**Data to process**

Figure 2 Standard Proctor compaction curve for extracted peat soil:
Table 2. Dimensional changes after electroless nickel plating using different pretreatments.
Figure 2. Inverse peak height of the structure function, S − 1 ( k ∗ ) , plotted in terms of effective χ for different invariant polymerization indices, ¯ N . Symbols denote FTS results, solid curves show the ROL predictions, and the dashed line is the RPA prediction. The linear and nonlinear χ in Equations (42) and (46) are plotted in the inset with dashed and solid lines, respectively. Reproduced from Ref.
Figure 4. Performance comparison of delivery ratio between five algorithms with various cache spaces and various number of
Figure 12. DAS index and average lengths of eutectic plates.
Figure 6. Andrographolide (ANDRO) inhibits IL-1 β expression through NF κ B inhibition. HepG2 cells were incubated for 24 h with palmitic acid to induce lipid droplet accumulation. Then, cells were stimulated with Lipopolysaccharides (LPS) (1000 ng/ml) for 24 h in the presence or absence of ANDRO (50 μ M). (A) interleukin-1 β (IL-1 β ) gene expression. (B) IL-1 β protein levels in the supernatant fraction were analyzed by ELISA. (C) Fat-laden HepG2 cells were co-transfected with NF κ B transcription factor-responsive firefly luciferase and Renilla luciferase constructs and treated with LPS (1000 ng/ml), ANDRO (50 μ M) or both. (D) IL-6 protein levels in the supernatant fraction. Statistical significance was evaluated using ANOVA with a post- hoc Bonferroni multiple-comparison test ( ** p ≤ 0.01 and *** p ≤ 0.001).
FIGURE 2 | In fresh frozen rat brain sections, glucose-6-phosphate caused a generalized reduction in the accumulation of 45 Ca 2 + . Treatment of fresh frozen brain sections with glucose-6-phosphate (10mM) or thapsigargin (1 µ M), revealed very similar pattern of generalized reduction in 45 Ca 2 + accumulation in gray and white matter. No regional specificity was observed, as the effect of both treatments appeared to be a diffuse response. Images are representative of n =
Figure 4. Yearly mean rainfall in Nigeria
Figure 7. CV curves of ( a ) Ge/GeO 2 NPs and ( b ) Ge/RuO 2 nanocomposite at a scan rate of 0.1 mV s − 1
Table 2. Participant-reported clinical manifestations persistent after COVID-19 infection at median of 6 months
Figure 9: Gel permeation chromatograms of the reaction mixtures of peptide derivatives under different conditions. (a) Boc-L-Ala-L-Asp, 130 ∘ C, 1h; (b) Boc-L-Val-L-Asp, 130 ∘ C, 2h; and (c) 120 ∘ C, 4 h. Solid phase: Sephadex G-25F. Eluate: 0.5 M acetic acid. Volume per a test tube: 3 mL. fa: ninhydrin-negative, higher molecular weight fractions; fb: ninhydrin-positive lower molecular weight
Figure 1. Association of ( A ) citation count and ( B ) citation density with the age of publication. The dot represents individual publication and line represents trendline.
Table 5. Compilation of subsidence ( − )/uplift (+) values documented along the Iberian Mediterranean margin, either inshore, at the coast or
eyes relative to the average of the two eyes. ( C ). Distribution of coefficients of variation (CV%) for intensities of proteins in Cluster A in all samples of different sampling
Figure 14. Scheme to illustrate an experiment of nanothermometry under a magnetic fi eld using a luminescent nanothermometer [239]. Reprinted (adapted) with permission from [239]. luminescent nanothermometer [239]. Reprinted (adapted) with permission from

**Task goal**
Starting at the first line and ending at the last, retype the entries above.

**Response area**
Figure 2 Standard Proctor compaction curve for extracted peat soil:
Table 2. Dimensional changes after electroless nickel plating using different pretreatments.
Figure 2. Inverse peak height of the structure function, S − 1 ( k ∗ ) , plotted in terms of effective χ for different invariant polymerization indices, ¯ N . Symbols denote FTS results, solid curves show the ROL predictions, and the dashed line is the RPA prediction. The linear and nonlinear χ in Equations (42) and (46) are plotted in the inset with dashed and solid lines, respectively. Reproduced from Ref.
Figure 4. Performance comparison of delivery ratio between five algorithms with various cache spaces and various number of
Figure 12. DAS index and average lengths of eutectic plates.
Figure 6. Andrographolide (ANDRO) inhibits IL-1 β expression through NF κ B inhibition. HepG2 cells were incubated for 24 h with palmitic acid to induce lipid droplet accumulation. Then, cells were stimulated with Lipopolysaccharides (LPS) (1000 ng/ml) for 24 h in the presence or absence of ANDRO (50 μ M). (A) interleukin-1 β (IL-1 β ) gene expression. (B) IL-1 β protein levels in the supernatant fraction were analyzed by ELISA. (C) Fat-laden HepG2 cells were co-transfected with NF κ B transcription factor-responsive firefly luciferase and Renilla luciferase constructs and treated with LPS (1000 ng/ml), ANDRO (50 μ M) or both. (D) IL-6 protein levels in the supernatant fraction. Statistical significance was evaluated using ANOVA with a post- hoc Bonferroni multiple-comparison test ( ** p ≤ 0.01 and *** p ≤ 0.001).
FIGURE 2 | In fresh frozen rat brain sections, glucose-6-phosphate caused a generalized reduction in the accumulation of 45 Ca 2 + . Treatment of fresh frozen brain sections with glucose-6-phosphate (10mM) or thapsigargin (1 µ M), revealed very similar pattern of generalized reduction in 45 Ca 2 + accumulation in gray and white matter. No regional specificity was observed, as the effect of both treatments appeared to be a diffuse response. Images are representative of n =
Figure 4. Yearly mean rainfall in Nigeria
Figure 7. CV curves of ( a ) Ge/GeO 2 NPs and ( b ) Ge/RuO 2 nanocomposite at a scan rate of 0.1 mV s − 1
Table 2. Participant-reported clinical manifestations persistent after COVID-19 infection at median of 6 months
Figure 9: Gel permeation chromatograms of the reaction mixtures of peptide derivatives under different conditions. (a) Boc-L-Ala-L-Asp, 130 ∘ C, 1h; (b) Boc-L-Val-L-Asp, 130 ∘ C, 2h; and (c) 120 ∘ C, 4 h. Solid phase: Sephadex G-25F. Eluate: 0.5 M acetic acid. Volume per a test tube: 3 mL. fa: ninhydrin-negative, higher molecular weight fractions; fb: ninhydrin-positive lower molecular weight
Figure 1. Association of ( A ) citation count and ( B ) citation density with the age of publication. The dot represents individual publication and line represents trendline.
Table 5. Compilation of subsidence ( − )/uplift (+) values documented along the Iberian Mediterranean margin, either inshore, at the coast or
eyes relative to the average of the two eyes. ( C ). Distribution of coefficients of variation (CV%) for intensities of proteins in Cluster A in all samples of different sampling
Figure 14. Scheme to illustrate an experiment of nanothermometry under a magnetic fi eld using a luminescent nanothermometer [239]. Reprinted (adapted) with permission from [239]. luminescent nanothermometer [239]. Reprinted (adapted) with permission from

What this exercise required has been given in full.